**Exercise set**.
**1.** Reproduce the stretch of the Scientific Games excerpt from "Internationally, we typically" through "software support services.".
**2.** Carry on with the Scientific Games excerpt from the point where it stops.

Following a strategic review of our global Printed Products business, we recently commenced a reorganization plan to cease all printing and finishing activities at our Australia facility during the second half of 2012, and begin printing instant tickets for customers in this region at other Scientific Games' manufacturing plants. We expect to record employee termination costs resulting in cash payments of approximately $4.0 million and other restructuring costs of approximately $1.0 million to $3.0 million during 2012 under this reorganization plan. We currently expect the majority of these charges to be incurred during 2012. In addition, we also expect to record accelerated depreciation expense of approximately $3.5 million during 2012 related to this reorganization.
Lottery Systems
We are a leading provider of customized computer software, software support,
equipment and data communication services to lotteries. In the U.S., we
typically provide the necessary equipment, software and maintenance services
pursuant to long-term contracts that typically have an initial term of at least
five years under which we are generally paid a fee equal to a percentage of the
lottery's total retail sales. Our U.S. contracts typically contain multiple
renewal options that generally have been exercised by our customers in the past.
Internationally, we typically sell point-of-sale terminals and/or computer
software to lottery authorities and may provide ongoing fee-based systems and
software support services.
Based on third-party data, our Lottery Systems customers' total draw game retail
sales in the U.S. increased 15.8% in the three months ended March 31, 2012
compared to the same period in 2011. In 2011, U.S. lottery directors authorized
certain changes to the Powerball® game, including an increase in the ticket
price to $2, which went into effect on January 15, 2012. The industry
experienced the third largest Powerball jackpot in history ($336 million) and
the largest Mega Millions® jackpot in history ($656 million) during the three
months ended March 31, 2012. The level of jackpots of the Powerball and Mega
Millions multi-state draw lottery games impact our service revenues. Reflecting
this improvement in retail sales, our Lottery System service revenue in the U.S.

**Dataset records**.
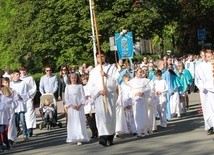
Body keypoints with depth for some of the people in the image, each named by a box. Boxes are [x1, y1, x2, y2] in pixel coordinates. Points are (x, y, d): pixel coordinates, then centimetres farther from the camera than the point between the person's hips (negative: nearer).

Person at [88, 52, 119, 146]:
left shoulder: (112, 68, 12)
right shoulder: (93, 71, 14)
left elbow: (117, 79, 0)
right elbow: (91, 85, 7)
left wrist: (107, 76, -14)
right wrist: (99, 91, -10)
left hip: (110, 95, 0)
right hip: (99, 96, 0)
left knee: (111, 115, -1)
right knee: (101, 116, -12)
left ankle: (110, 137, 6)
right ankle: (103, 137, -21)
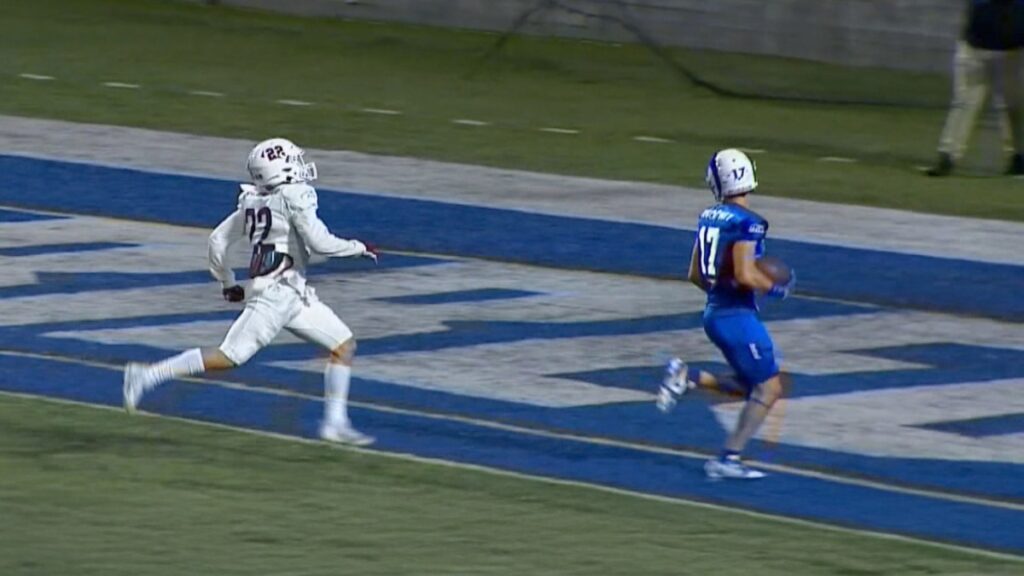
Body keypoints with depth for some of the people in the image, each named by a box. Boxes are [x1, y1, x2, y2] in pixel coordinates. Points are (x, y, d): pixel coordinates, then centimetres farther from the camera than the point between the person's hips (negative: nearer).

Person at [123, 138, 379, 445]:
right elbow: (319, 243, -17)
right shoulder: (295, 197, -11)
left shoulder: (254, 202, 13)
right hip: (276, 293, -9)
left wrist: (227, 282, 27)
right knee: (228, 357, -9)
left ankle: (335, 423, 9)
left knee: (344, 346, 10)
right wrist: (358, 248, -2)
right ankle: (146, 376, -4)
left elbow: (218, 240, 17)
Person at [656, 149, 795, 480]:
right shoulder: (746, 223, -17)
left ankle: (687, 377, 3)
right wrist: (776, 289, -8)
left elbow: (695, 275, 12)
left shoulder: (709, 217, 8)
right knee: (768, 388, -1)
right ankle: (728, 459, -4)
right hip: (737, 315, -9)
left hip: (714, 312, 9)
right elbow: (745, 275, -24)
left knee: (751, 387, 18)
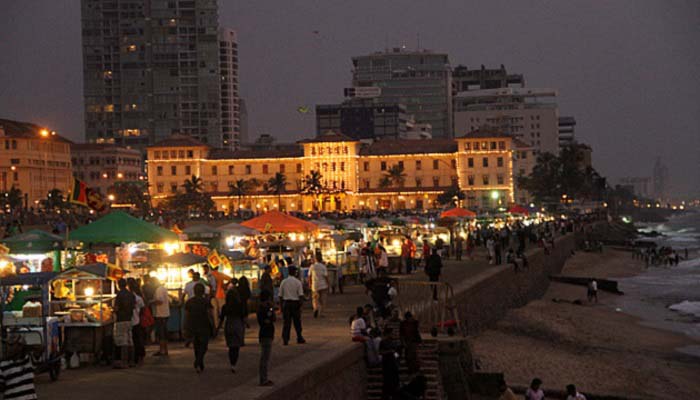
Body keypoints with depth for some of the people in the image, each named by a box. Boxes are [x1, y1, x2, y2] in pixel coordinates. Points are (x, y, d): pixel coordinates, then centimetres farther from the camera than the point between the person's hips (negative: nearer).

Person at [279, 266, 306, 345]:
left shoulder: (283, 282, 2)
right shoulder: (298, 282, -5)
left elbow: (280, 295, 4)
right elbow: (301, 295, -10)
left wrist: (282, 305, 11)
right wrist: (300, 305, -5)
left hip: (286, 303, 2)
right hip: (295, 303, -2)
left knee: (286, 322, 2)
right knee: (297, 322, 10)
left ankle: (285, 340, -6)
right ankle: (299, 338, 19)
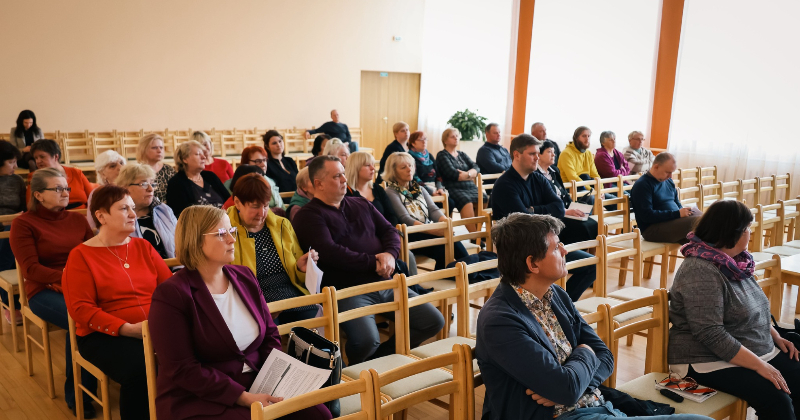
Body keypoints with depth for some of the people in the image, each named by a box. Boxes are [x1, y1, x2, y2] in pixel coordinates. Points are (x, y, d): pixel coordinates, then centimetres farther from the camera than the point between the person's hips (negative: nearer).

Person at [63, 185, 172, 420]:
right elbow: (81, 309, -9)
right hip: (105, 335, -4)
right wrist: (127, 329, -19)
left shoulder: (143, 246, 13)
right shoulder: (81, 256, -1)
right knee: (140, 371, -33)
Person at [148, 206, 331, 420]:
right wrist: (244, 398, -19)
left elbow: (270, 336, 12)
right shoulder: (171, 294, -11)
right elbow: (183, 370, -14)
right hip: (200, 401, -5)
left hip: (257, 385, 6)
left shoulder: (245, 277, 8)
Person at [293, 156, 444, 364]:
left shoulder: (361, 204, 20)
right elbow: (330, 253, -15)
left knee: (434, 321, -1)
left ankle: (380, 358, 13)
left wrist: (390, 254, -7)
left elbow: (389, 230, 16)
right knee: (367, 340, -32)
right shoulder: (308, 216, -2)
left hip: (385, 282, 7)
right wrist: (373, 263, -13)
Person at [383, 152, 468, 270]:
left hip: (430, 231, 5)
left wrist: (446, 221, -17)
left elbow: (433, 210, 7)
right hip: (411, 236, -5)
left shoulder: (419, 189, 21)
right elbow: (405, 219, -12)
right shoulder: (391, 193, 1)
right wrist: (435, 230, -25)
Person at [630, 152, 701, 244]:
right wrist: (677, 214, -20)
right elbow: (646, 216, -18)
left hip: (674, 221, 9)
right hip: (652, 229, -9)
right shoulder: (642, 185, -9)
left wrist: (684, 212, 2)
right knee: (694, 222, -29)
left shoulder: (668, 181, 18)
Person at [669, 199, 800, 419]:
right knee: (777, 401, -23)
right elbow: (711, 334, -26)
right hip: (712, 360, -9)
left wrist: (776, 337, 10)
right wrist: (759, 366, -23)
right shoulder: (701, 271, -21)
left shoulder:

**Expected results**.
**1.**
Internationally, we typically sell point-of-sale terminals and/or computer
software to lottery authorities and may provide ongoing fee-based systems and
software support services.

**2.**
increased 13.2% for the three months ended March 31, 2012 compared to the same
period in 2011. Our Lottery System service revenue is also impacted by retail
sales of instant tickets where we provide instant ticket validation services as
part of a lottery systems contract. Our Lottery System sales revenue is
non-recurring in nature and generated primarily outside the U.S.
We are the exclusive instant ticket validation network provider to the China
Sports Lottery ("CSL"). Instant ticket retail sales of the CSL increased
approximately 0.7% for the three months ended March 31, 2012 compared to the
same period in 2011. We believe the relatively flat growth in retail sales is
due in part to product mix, limited expansion of the retailer network and
challenging year-over-year comparisons. We are focused on accelerating retail
sales growth through higher price points, the expansion of the retailer and
validation network and new game introductions (including additional tickets with
licensed brands). The rate we receive on retail sales under our China instant
ticket validation contract decreased by 0.2% in January 2011, decreased by an
additional 0.1% in January 2012 and is scheduled to decrease an additional 0.1%
in January 2014. To the extent we are not able to continue to offset these rate
reductions by retail sales growth, our revenue and profitability from this
contract may be adversely affected.
We recently signed an agreement in China to provide value chain management
services to the Hubei Sports Lottery similar to the CSPs that we provide to many
of our North American and European customers. We expect that these services will
assist the Hubei Sports Lottery in achieving higher retail sales and lower
operating costs.
We have recently seen an increase in bidding opportunities to provide central
monitoring and control systems for video gaming networks, particularly in
jurisdictions in North America, as these jurisdictions pursue video lottery
terminals ("VLTs") as an opportunity to address budget deficits. We believe that
this could be an attractive growth opportunity for the Company in the coming
years. On January 3, 2012, we signed a contract to design, implement and
administer our sixth generation AEGIS-Video™ Central Communication System (CCS)
for the Illinois Gaming Board. Under the terms of the contract, we will provide
real-time communication and control between every licensed video gaming terminal
in the State of Illinois, as well as day-to-day management of the operation of
the CCS and service throughout the State. The contract was awarded through a
competitive procurement process, has an initial term of six years and may be
extended by mutual agreement up to four additional years. We currently expect
that our results of operations will be impacted by this contract to a limited
extent in the second half of 2012 and to a greater extent in 2013.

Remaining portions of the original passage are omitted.